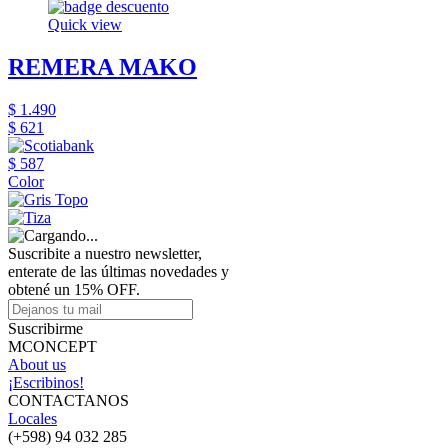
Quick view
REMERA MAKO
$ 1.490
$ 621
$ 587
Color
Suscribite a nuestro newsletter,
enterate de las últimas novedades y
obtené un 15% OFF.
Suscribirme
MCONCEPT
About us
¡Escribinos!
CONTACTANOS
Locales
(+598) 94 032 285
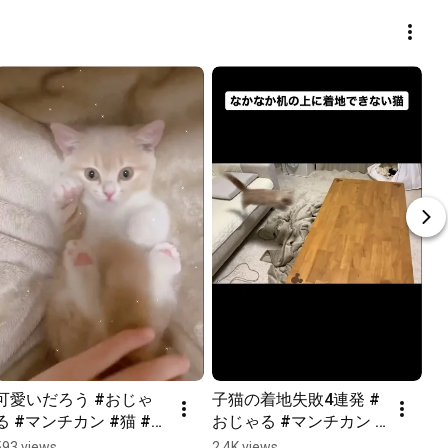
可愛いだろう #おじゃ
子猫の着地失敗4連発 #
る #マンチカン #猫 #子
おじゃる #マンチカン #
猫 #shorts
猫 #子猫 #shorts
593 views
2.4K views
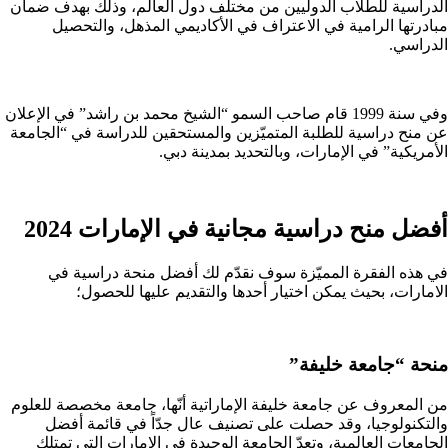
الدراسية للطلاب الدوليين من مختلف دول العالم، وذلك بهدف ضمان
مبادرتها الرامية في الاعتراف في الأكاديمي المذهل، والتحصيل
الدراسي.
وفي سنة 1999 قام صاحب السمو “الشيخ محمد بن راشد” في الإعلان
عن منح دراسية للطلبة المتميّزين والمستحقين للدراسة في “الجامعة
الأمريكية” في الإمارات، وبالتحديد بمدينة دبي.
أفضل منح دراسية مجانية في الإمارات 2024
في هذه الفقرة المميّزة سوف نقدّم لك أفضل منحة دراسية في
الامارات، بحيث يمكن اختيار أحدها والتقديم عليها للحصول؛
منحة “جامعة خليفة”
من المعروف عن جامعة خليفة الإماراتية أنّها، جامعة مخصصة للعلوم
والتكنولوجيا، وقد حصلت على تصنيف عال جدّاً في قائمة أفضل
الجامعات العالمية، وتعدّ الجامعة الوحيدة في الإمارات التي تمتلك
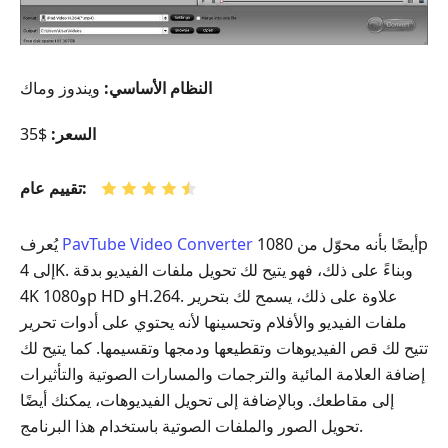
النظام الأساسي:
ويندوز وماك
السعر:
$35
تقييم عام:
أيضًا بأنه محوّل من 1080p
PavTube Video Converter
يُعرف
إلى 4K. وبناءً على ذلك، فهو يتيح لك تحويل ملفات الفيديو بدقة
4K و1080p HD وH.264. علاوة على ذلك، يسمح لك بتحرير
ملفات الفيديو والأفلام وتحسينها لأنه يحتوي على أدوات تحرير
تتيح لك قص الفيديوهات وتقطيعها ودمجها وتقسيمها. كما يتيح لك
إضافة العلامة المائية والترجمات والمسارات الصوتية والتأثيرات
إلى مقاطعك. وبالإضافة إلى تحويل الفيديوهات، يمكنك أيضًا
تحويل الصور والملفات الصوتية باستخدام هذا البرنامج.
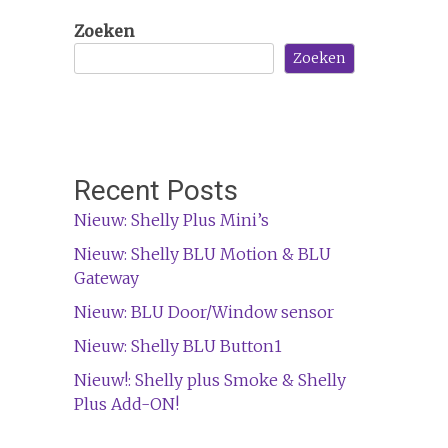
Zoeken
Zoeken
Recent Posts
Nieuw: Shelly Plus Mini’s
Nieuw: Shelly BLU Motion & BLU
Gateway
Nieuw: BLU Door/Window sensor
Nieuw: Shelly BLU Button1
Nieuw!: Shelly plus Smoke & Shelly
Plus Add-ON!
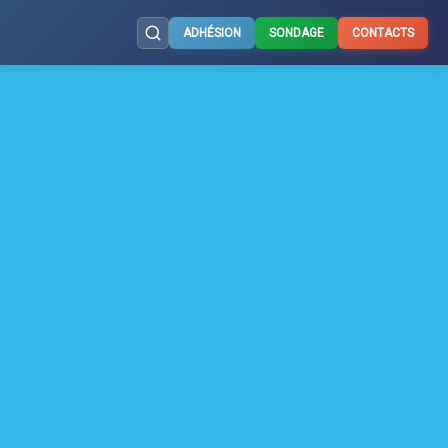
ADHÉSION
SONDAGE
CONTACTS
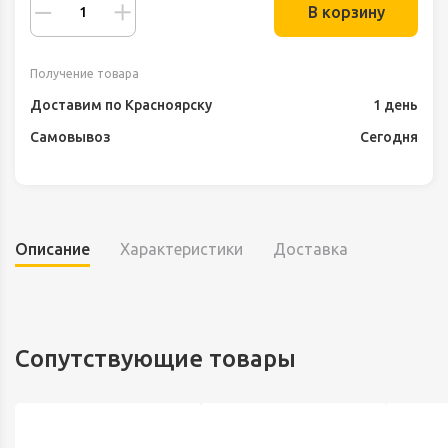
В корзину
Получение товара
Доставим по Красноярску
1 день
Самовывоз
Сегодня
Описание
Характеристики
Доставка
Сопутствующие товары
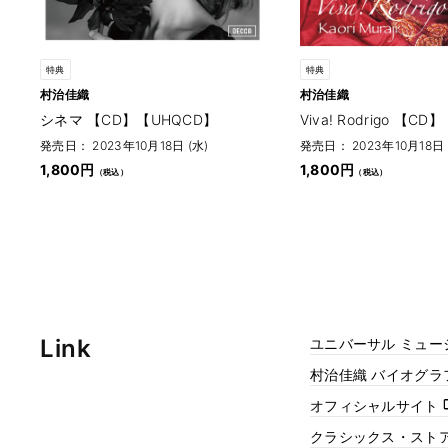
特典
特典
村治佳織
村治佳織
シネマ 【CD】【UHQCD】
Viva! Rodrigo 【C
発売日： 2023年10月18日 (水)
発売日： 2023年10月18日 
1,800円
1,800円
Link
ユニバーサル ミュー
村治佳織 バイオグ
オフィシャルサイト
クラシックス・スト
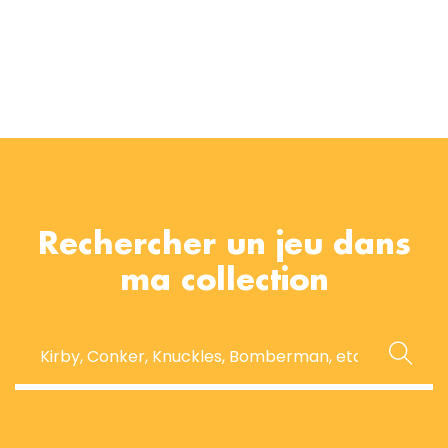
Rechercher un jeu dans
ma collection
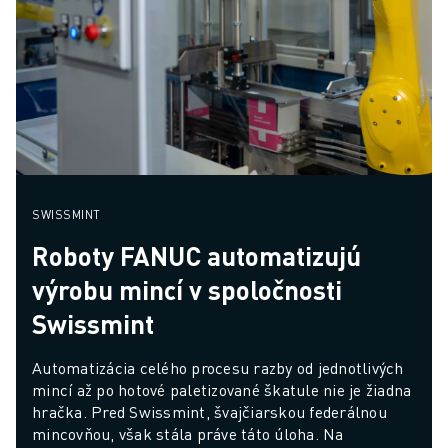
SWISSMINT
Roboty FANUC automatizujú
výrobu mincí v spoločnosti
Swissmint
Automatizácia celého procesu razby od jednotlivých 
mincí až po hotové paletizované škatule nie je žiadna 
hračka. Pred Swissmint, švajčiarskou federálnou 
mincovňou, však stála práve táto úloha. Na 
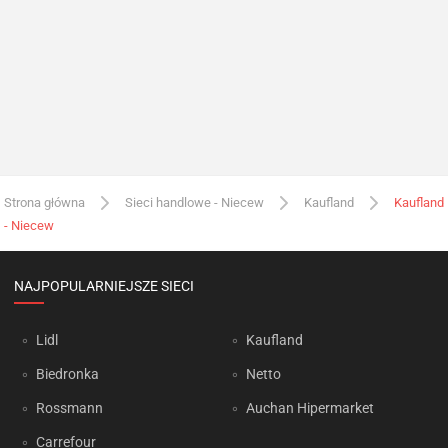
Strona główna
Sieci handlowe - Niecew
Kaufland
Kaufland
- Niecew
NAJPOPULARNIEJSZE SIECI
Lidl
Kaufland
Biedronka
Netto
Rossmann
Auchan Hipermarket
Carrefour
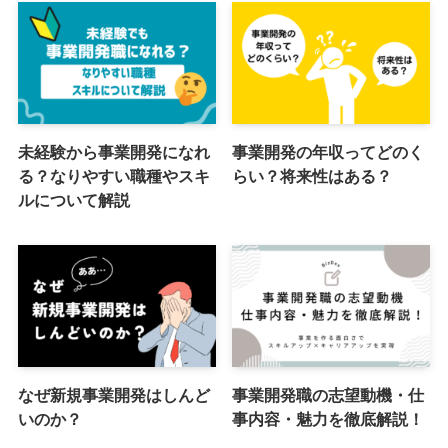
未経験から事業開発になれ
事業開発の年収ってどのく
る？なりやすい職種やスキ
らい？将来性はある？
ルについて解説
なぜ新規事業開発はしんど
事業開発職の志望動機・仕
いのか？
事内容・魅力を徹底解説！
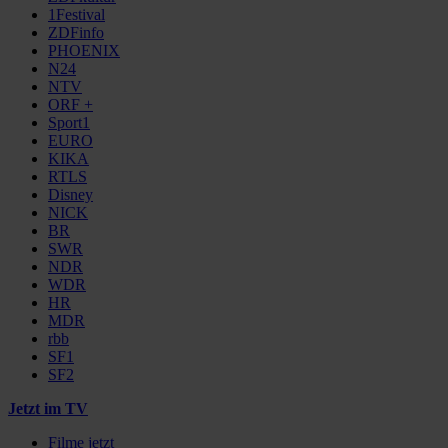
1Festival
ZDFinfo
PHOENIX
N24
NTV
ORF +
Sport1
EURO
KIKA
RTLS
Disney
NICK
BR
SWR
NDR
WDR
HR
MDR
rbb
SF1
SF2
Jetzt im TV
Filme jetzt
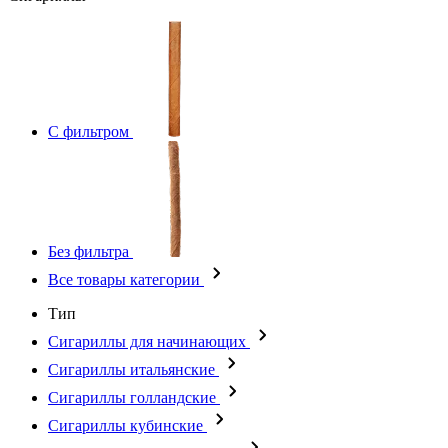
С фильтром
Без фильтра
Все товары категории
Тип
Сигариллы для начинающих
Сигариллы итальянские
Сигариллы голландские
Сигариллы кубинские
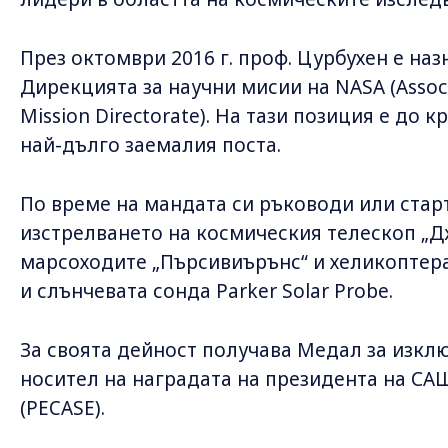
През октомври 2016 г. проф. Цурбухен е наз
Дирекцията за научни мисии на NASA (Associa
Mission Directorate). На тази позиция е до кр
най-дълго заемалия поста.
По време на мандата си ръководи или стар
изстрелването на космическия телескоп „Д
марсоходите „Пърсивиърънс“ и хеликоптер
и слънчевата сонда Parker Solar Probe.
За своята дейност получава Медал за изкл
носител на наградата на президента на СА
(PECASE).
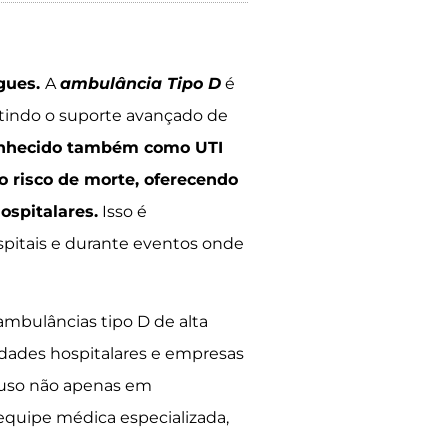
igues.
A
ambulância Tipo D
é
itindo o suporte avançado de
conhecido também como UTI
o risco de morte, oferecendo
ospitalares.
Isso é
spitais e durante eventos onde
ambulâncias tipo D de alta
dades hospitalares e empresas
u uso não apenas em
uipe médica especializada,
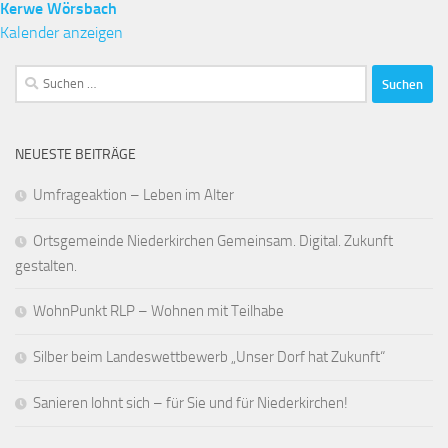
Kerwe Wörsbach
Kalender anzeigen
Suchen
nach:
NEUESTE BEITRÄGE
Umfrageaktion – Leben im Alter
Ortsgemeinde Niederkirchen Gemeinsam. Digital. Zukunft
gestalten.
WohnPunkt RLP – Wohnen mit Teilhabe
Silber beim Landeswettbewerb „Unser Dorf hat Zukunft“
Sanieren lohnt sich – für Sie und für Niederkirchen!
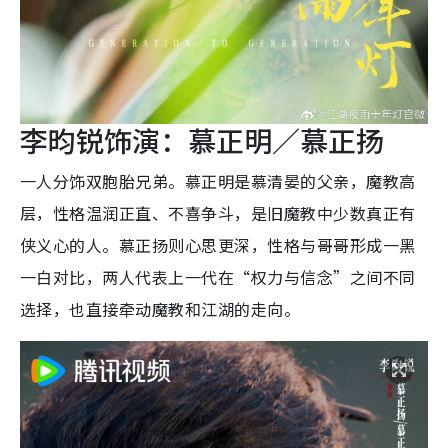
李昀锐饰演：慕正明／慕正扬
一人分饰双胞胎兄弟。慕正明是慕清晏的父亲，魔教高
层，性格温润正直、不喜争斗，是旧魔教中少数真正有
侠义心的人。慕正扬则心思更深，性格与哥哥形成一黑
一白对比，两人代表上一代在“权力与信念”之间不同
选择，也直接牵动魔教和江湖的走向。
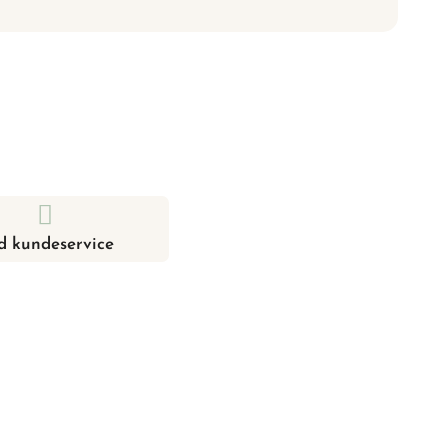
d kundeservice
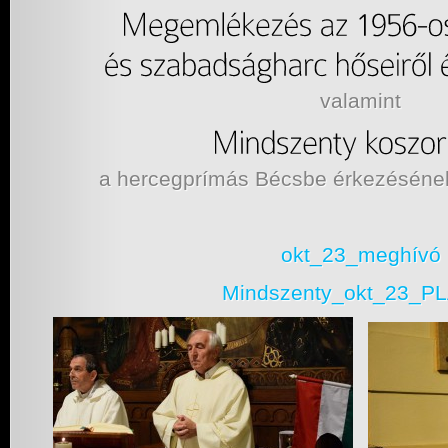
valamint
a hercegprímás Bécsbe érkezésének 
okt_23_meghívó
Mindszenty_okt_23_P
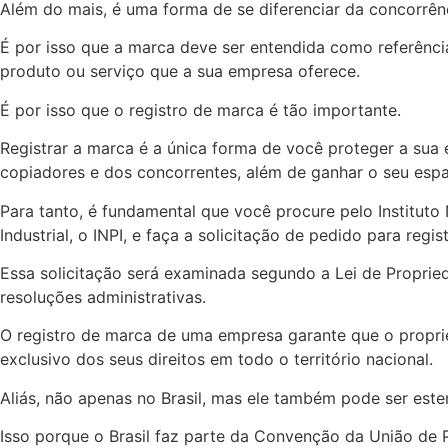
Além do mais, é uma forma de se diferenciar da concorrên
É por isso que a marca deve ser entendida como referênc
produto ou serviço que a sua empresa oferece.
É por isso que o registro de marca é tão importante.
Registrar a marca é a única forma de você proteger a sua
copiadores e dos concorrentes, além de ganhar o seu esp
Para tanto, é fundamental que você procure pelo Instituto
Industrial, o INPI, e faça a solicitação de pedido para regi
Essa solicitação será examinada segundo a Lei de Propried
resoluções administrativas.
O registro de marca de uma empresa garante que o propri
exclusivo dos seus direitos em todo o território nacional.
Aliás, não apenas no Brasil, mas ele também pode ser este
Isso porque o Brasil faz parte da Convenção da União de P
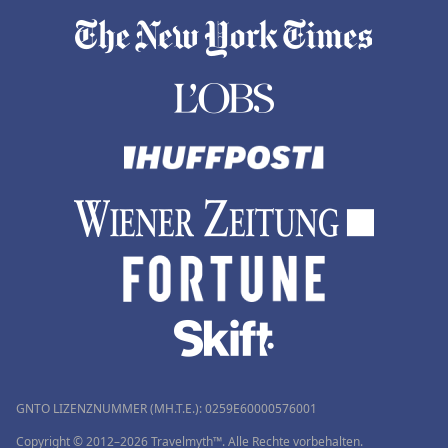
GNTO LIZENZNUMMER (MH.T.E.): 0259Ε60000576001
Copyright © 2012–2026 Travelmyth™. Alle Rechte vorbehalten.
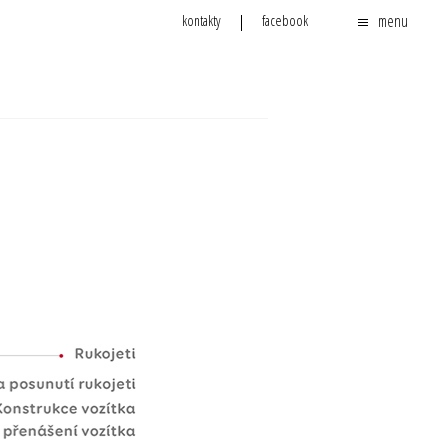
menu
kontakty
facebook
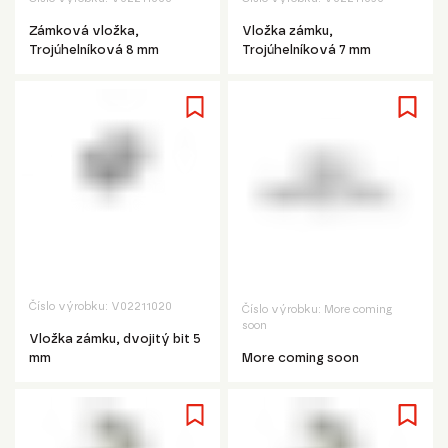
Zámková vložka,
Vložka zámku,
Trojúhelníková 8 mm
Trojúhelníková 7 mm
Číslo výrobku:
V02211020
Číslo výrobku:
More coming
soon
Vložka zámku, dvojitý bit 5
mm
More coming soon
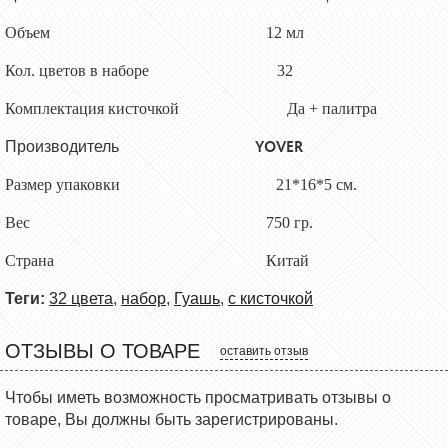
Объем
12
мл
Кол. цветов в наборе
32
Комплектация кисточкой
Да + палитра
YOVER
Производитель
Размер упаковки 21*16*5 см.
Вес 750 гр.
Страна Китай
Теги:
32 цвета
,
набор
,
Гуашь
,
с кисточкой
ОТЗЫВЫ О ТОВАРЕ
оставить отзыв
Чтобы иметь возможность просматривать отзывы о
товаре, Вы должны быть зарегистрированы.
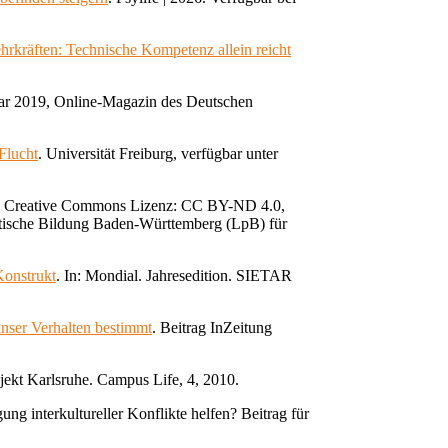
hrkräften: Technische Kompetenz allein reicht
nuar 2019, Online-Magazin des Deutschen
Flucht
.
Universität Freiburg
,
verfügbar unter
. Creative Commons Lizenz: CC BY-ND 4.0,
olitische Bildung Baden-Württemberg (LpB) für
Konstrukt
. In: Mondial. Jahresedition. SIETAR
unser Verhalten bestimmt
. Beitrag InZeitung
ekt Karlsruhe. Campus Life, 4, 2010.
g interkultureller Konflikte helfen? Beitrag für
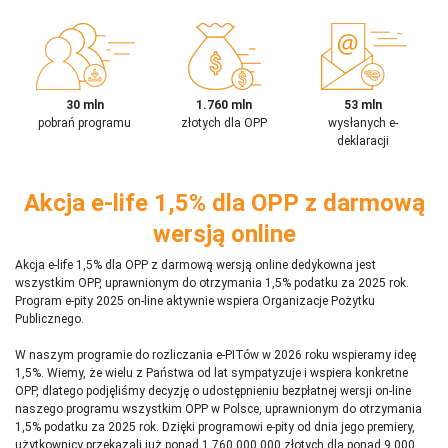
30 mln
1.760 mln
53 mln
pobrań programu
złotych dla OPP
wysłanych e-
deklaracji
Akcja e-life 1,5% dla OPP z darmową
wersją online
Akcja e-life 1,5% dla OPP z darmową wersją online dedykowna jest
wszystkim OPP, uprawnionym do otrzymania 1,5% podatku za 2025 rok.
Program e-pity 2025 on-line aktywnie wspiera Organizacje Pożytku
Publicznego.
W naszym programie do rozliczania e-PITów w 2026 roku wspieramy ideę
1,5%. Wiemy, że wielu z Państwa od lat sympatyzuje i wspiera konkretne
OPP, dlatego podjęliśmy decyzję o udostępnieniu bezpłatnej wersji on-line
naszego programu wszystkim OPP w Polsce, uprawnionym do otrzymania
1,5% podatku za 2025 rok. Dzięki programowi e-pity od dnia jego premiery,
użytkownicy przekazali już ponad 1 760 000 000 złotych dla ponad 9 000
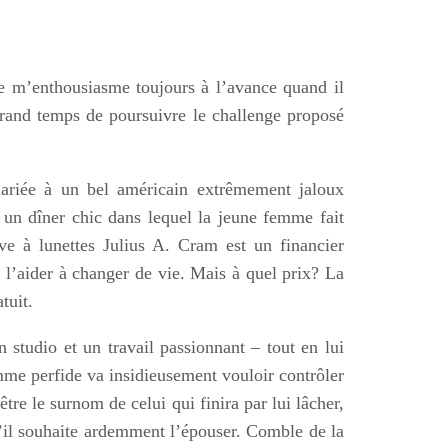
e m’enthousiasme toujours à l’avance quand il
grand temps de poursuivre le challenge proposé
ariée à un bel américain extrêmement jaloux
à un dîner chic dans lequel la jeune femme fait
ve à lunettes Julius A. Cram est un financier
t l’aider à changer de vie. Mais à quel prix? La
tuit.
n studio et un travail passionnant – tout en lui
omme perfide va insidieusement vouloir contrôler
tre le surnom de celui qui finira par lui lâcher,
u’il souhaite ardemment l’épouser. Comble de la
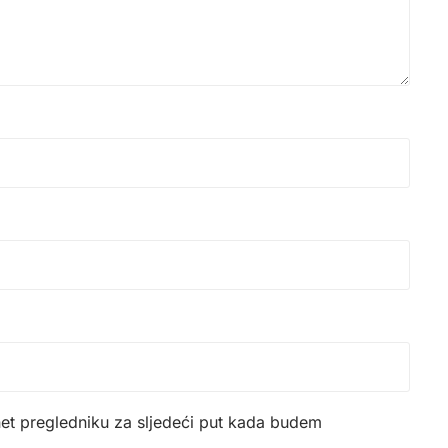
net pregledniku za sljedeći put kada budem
——
◆ **WHAT YOU WILL DO**: How many lines in the material contain the word "apenas"? Reply with the number alone.

◆ **EXERCISE ANSWER**: 2